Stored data
########################################
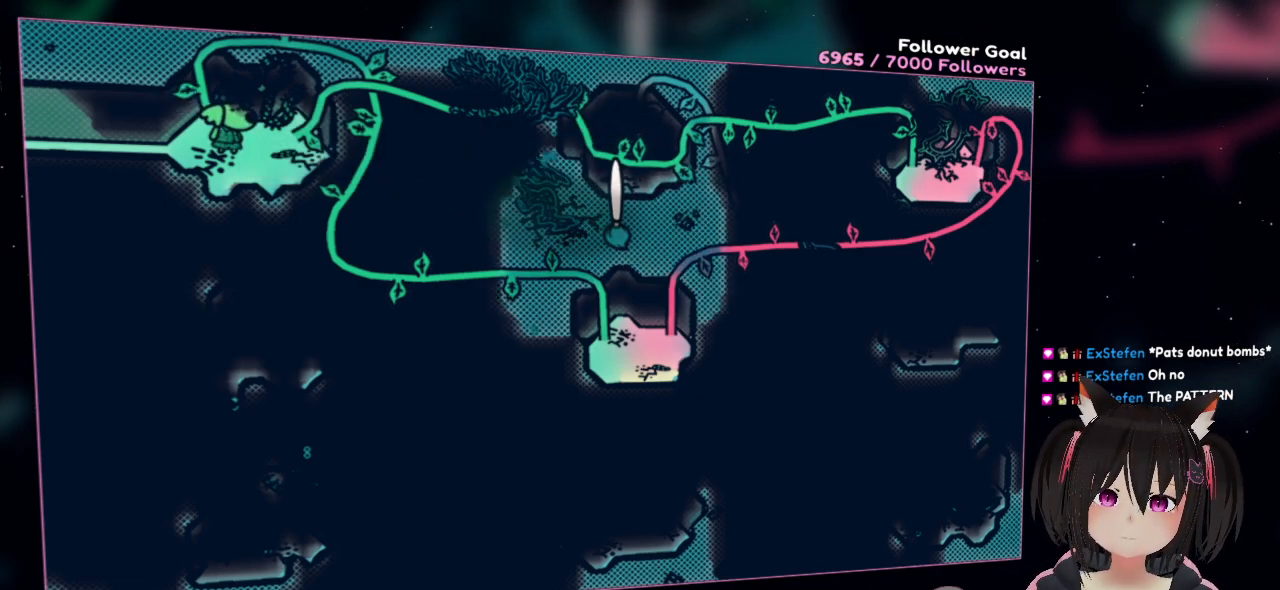
{"buttons": ["R2"], "left_stick": "center", "right_stick": "center", "events": []}
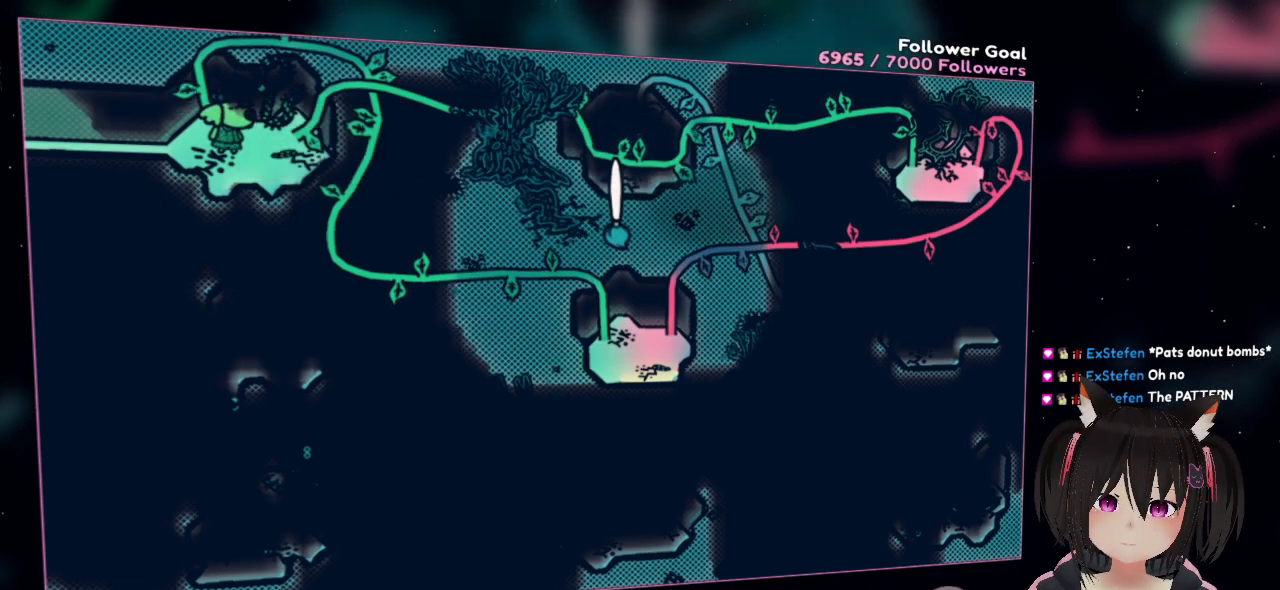
{"buttons": ["R2"], "left_stick": "center", "right_stick": "center", "events": []}
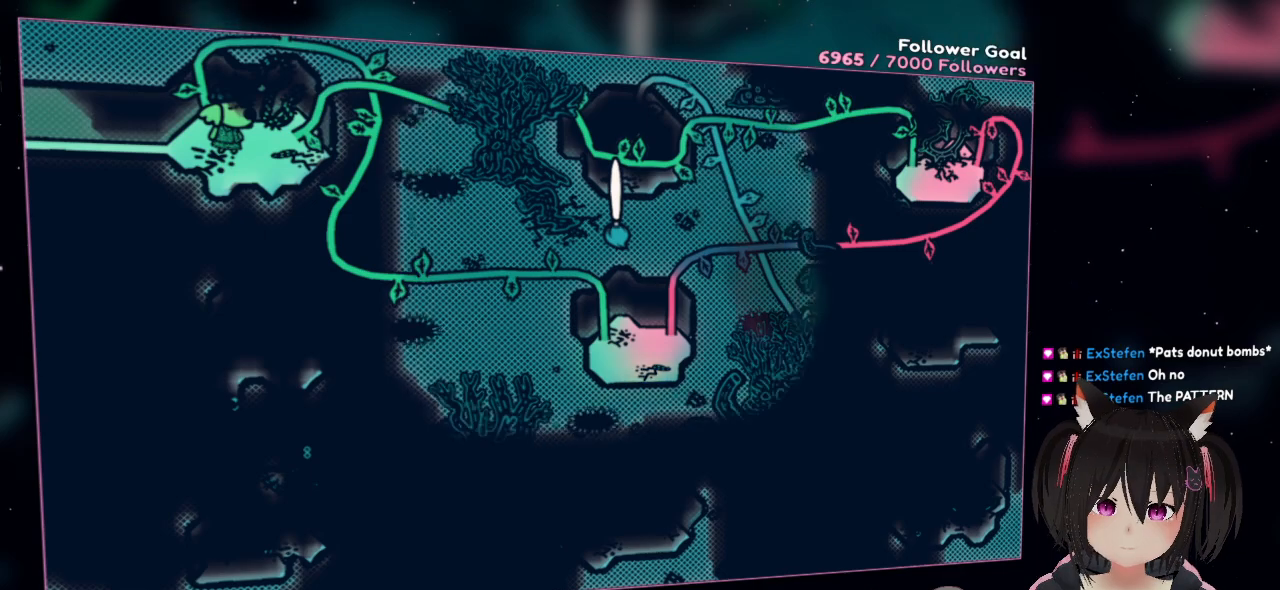
{"buttons": ["R2"], "left_stick": "center", "right_stick": "center", "events": []}
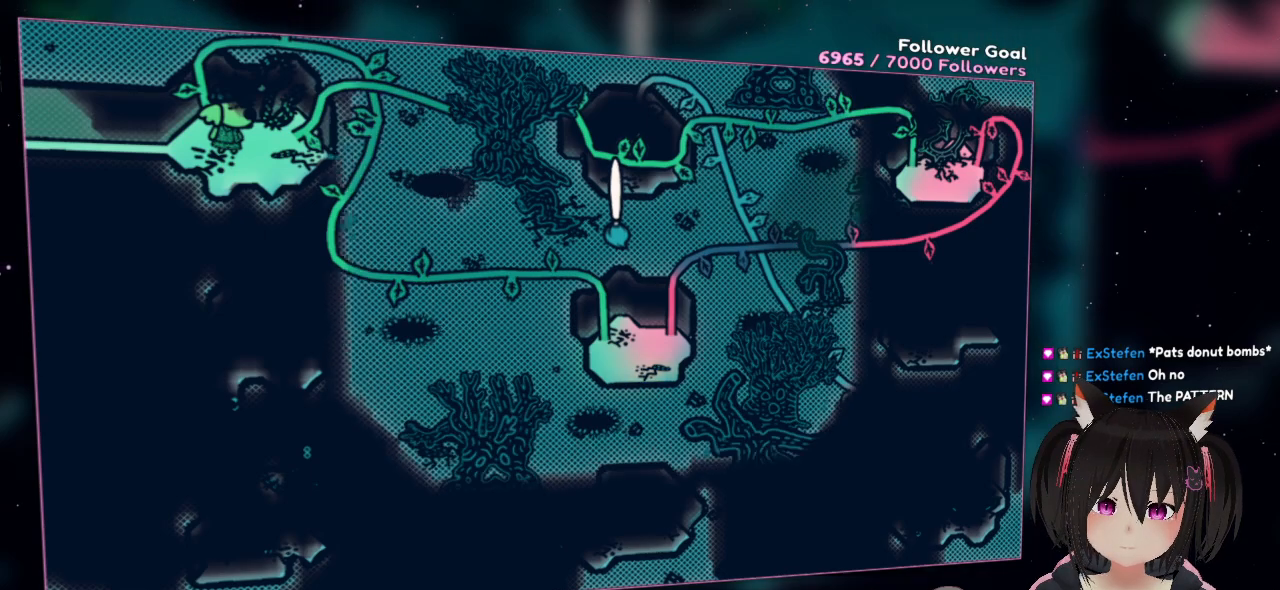
{"buttons": ["R2"], "left_stick": "center", "right_stick": "center", "events": []}
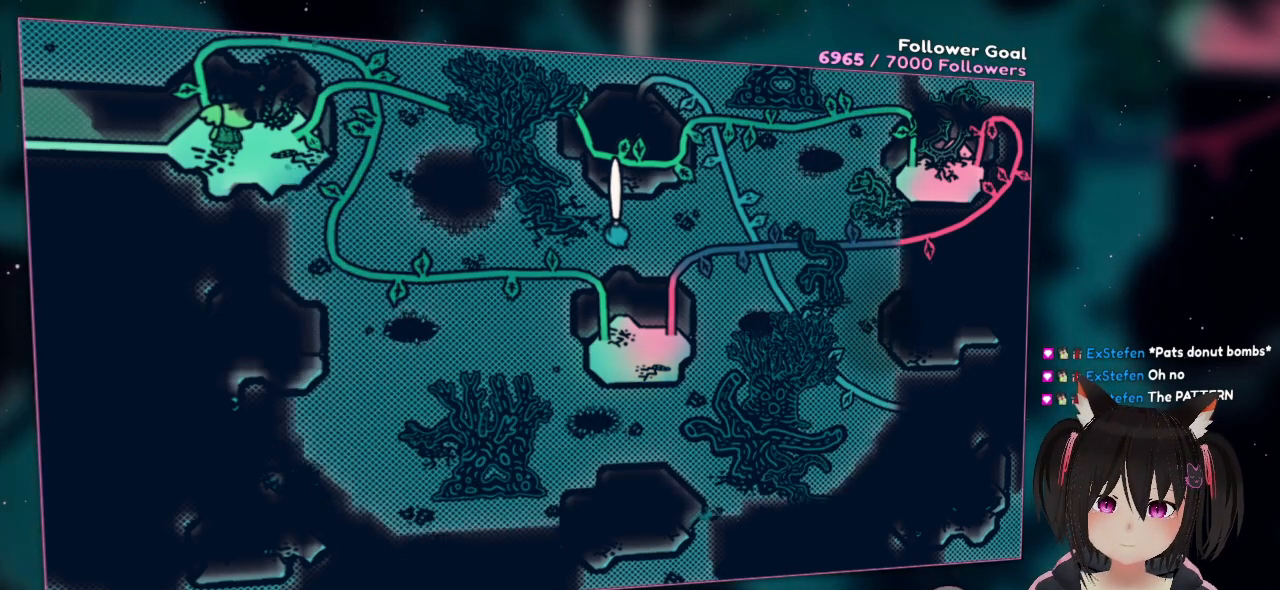
{"buttons": ["R2"], "left_stick": "center", "right_stick": "center", "events": []}
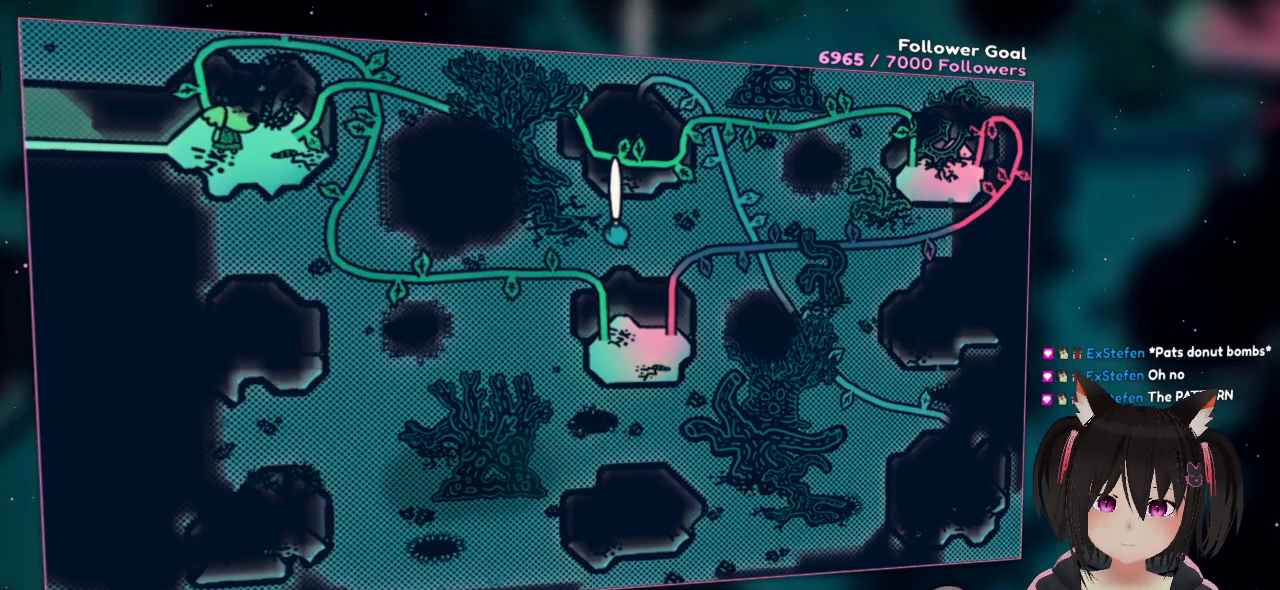
{"buttons": ["R2"], "left_stick": "center", "right_stick": "center", "events": []}
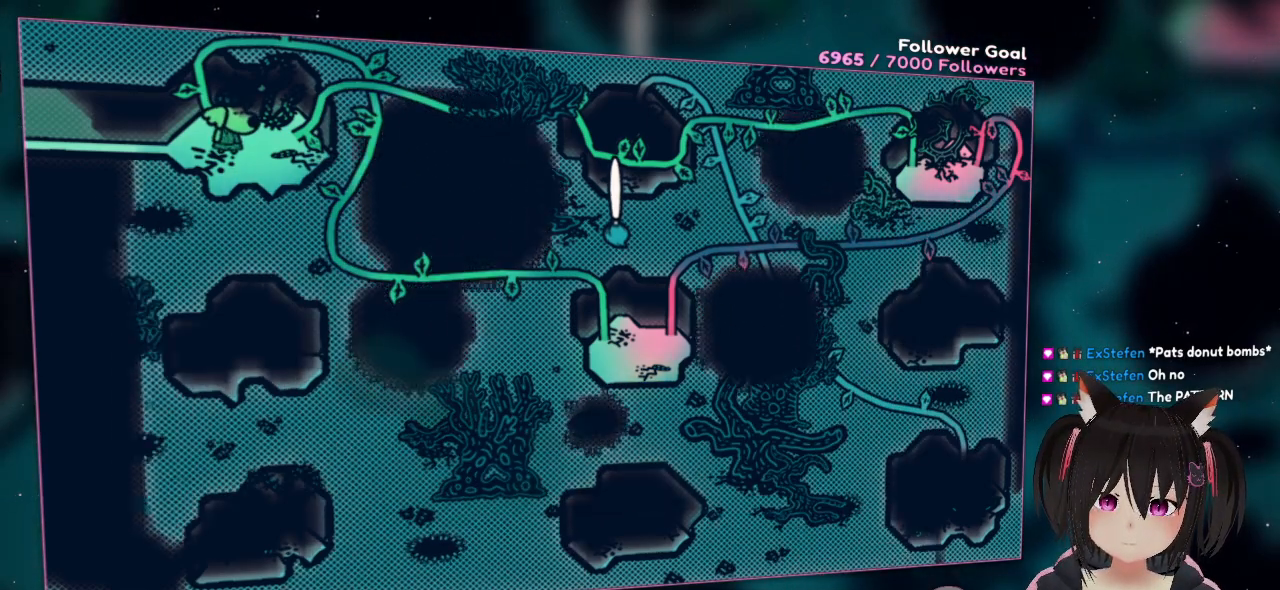
{"buttons": ["R2"], "left_stick": "center", "right_stick": "center", "events": []}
########################################
Give the records again without a single change, and exclude the pictures.

{"buttons": ["R2"], "left_stick": "center", "right_stick": "center", "events": []}
{"buttons": ["R2"], "left_stick": "center", "right_stick": "center", "events": []}
{"buttons": ["R2"], "left_stick": "center", "right_stick": "center", "events": []}
{"buttons": ["R2"], "left_stick": "center", "right_stick": "center", "events": []}
{"buttons": ["R2"], "left_stick": "center", "right_stick": "center", "events": []}
{"buttons": ["R2"], "left_stick": "center", "right_stick": "center", "events": []}
{"buttons": ["R2"], "left_stick": "center", "right_stick": "center", "events": []}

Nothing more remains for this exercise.